In genetic association studies, it is common to analyze many contingency tables simultaneously, each representing study data for a single position (locus) on the genome. Locus-specific chi-squared statistics often exhibit strong dependencies due to the biological mechanism of inheritance. These dependencies lead to low-rank correlation matrices, which meet the assumptions required for our computational methods under familywise error rate (FWER) control.
Multiple Hypothesis Testing
In large-scale genetic studies, testing multiple hypotheses increases the risk of false positives (Type I errors). Traditional multiple testing correction methods, like the Bonferroni correction or the False Discovery Rate (FDR), assume that all tests are independent, which is not the case in real-world data.
To account for dependence among tests, we calculate the effective number of tests, which adjusts for correlations. Instead of assuming that all tests are independent, it recognizes that correlated tests provide less new information than completely independent tests. By calculating the effective number of tests, we can adjust for the fact that some tests are not entirely new but share information with others.
A linkage disequilibrium (LD) matrix represents the pairwise correlation between genetic variants within a particular region of the genome. It quantifies how much the presence of one variant is non-randomly associated with another.
In (Stange et. al, 2015) we compute “an effective number of tests of order 3 based on LD information taken from the international HapMap project (http://hapmap.ncbi.nlm.nih.gov/). For exemplary purposes, we restrict our attention to loci on chromosome 21 in the CHD population (Chinese in Metropolitan Denver). In total this chromosome comprises M = 18,143 loci. We divided the chromosome into B = 363 blocks of size 50 each (notice the last of these blocks comprises only 43 loci). We consider ν = 2 degrees of freedom corresponding to (2 × 3) contingency tables (i.e. to diploid genotypes) and make the assumption that loci from different blocks lead to stochastically independent χ² test statistics. Under this assumption the effective number of tests can be calculated for every block separately, and the total effective number of tests is the sum of the block-specific ones.
For the entire chromosome we obtained an effective number of tests of order 3 [equal to] 13,676, meaning that effectively only approximately two-third of the M = 18,143 loci contribute to the calibration with respect to the FWER level [0.05].”
We showed through numerical experiments that our methods are faster and more efficient than traditional Monte Carlo simulations. The efficiency of our approach can be further improved with advanced techniques for matrix factorization, enhancing the accuracy of multivariate chi-squared probability calculations.
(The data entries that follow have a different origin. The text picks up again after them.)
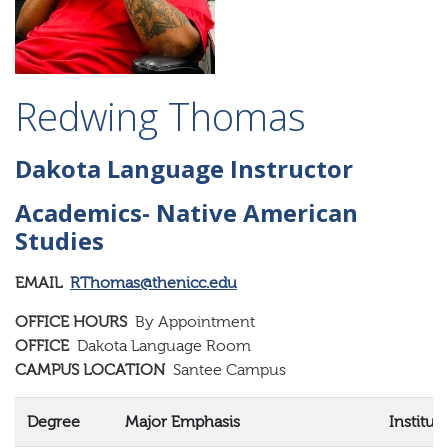
Redwing Thomas
Dakota Language Instructor
Academics- Native American
Studies
EMAIL
RThomas@thenicc.edu
OFFICE HOURS
By Appointment
OFFICE
Dakota Language Room
CAMPUS LOCATION
Santee Campus
Degree
Major Emphasis
Institut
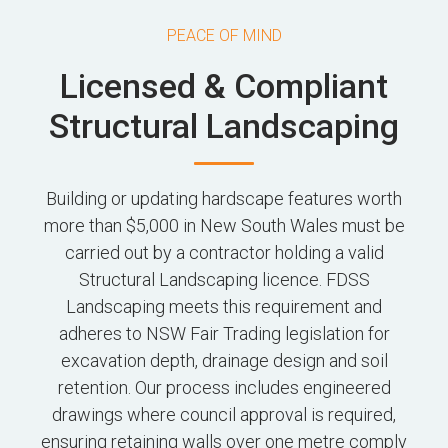
PEACE OF MIND
Licensed & Compliant
Structural Landscaping
Building or updating hardscape features worth
more than $5,000 in New South Wales must be
carried out by a contractor holding a valid
Structural Landscaping licence. FDSS
Landscaping meets this requirement and
adheres to NSW Fair Trading legislation for
excavation depth, drainage design and soil
retention. Our process includes engineered
drawings where council approval is required,
ensuring retaining walls over one metre comply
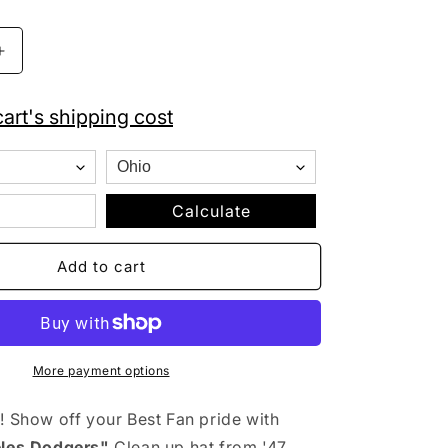
o
n
Increase
quantity
for
art's shipping cost
&#39;47
Brand
MLB
Los
Angeles
Calculate
Dodgers
Clean
Add to cart
Up
Adjustable
Hat
Black
More payment options
! Show off your Best Fan pride with
les Dodgers"
Clean up hat from '47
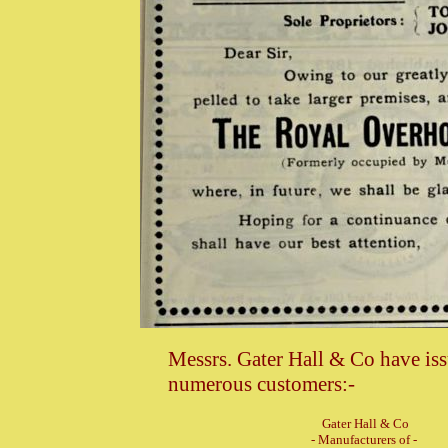
Messrs. Gater Hall & Co have issu
numerous customers:-
Gater Hall & Co
- Manufacturers of -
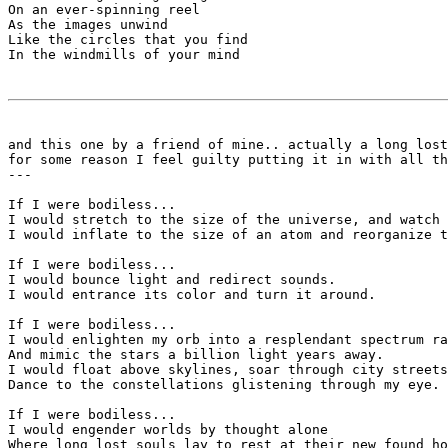
On an ever-spinning reel

As the images unwind

Like the circles that you find

In the windmills of your mind

and this one by a friend of mine.. actually a long lost
for some reason I feel guilty putting it in with all th
---

If I were bodiless...

I would stretch to the size of the universe, and watch 
I would inflate to the size of an atom and reorganize t
If I were bodiless...

I would bounce light and redirect sounds.

I would entrance its color and turn it around.

If I were bodiless...

I would enlighten my orb into a resplendant spectrum ra
And mimic the stars a billion light years away.

I would float above skylines, soar through city streets
Dance to the constellations glistening through my eye.

If I were bodiless...

I would engender worlds by thought alone 

Where long lost souls lay to rest at their new found ho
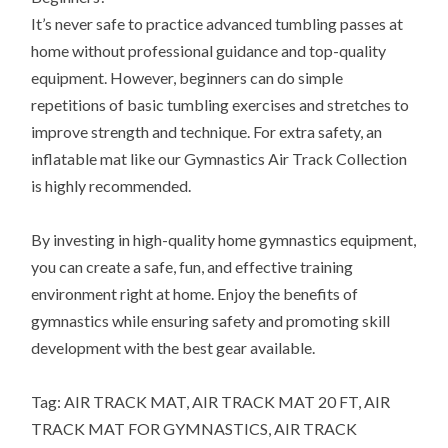
It’s never safe to practice advanced tumbling passes at
home without professional guidance and top-quality
equipment. However, beginners can do simple
repetitions of basic tumbling exercises and stretches to
improve strength and technique. For extra safety, an
inflatable mat like our Gymnastics Air Track Collection
is highly recommended.
By investing in high-quality home gymnastics equipment,
you can create a safe, fun, and effective training
environment right at home. Enjoy the benefits of
gymnastics while ensuring safety and promoting skill
development with the best gear available.
Tag: AIR TRACK MAT, AIR TRACK MAT 20 FT, AIR
TRACK MAT FOR GYMNASTICS, AIR TRACK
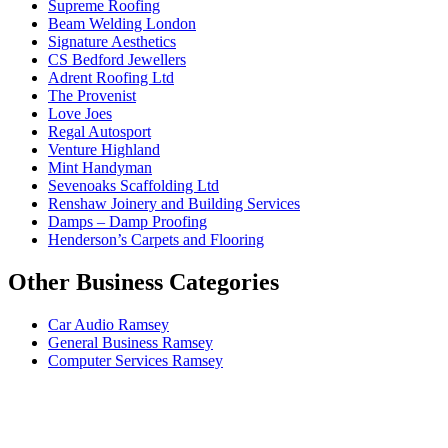
Supreme Roofing
Beam Welding London
Signature Aesthetics
CS Bedford Jewellers
Adrent Roofing Ltd
The Provenist
Love Joes
Regal Autosport
Venture Highland
Mint Handyman
Sevenoaks Scaffolding Ltd
Renshaw Joinery and Building Services
Damps – Damp Proofing
Henderson’s Carpets and Flooring
Other Business Categories
Car Audio Ramsey
General Business Ramsey
Computer Services Ramsey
Eunseop Kim, Steven N. MacEachern & Mario Peruggia (2023) Empirical likelihood for the analysis of experimental designs, Journal of Nonparametric Statistics, 35:4, 709-732, DOI: 10.1080/10485252.2023.2206919
Stange, J. & Loginova, N. & Dickhaus, Thorsten. (2015). Computing and approximating multivariate chi-square probabilities. Journal of Statistical Computation and Simulation. 86. 1-15. 10.1080/00949655.2015.1058798.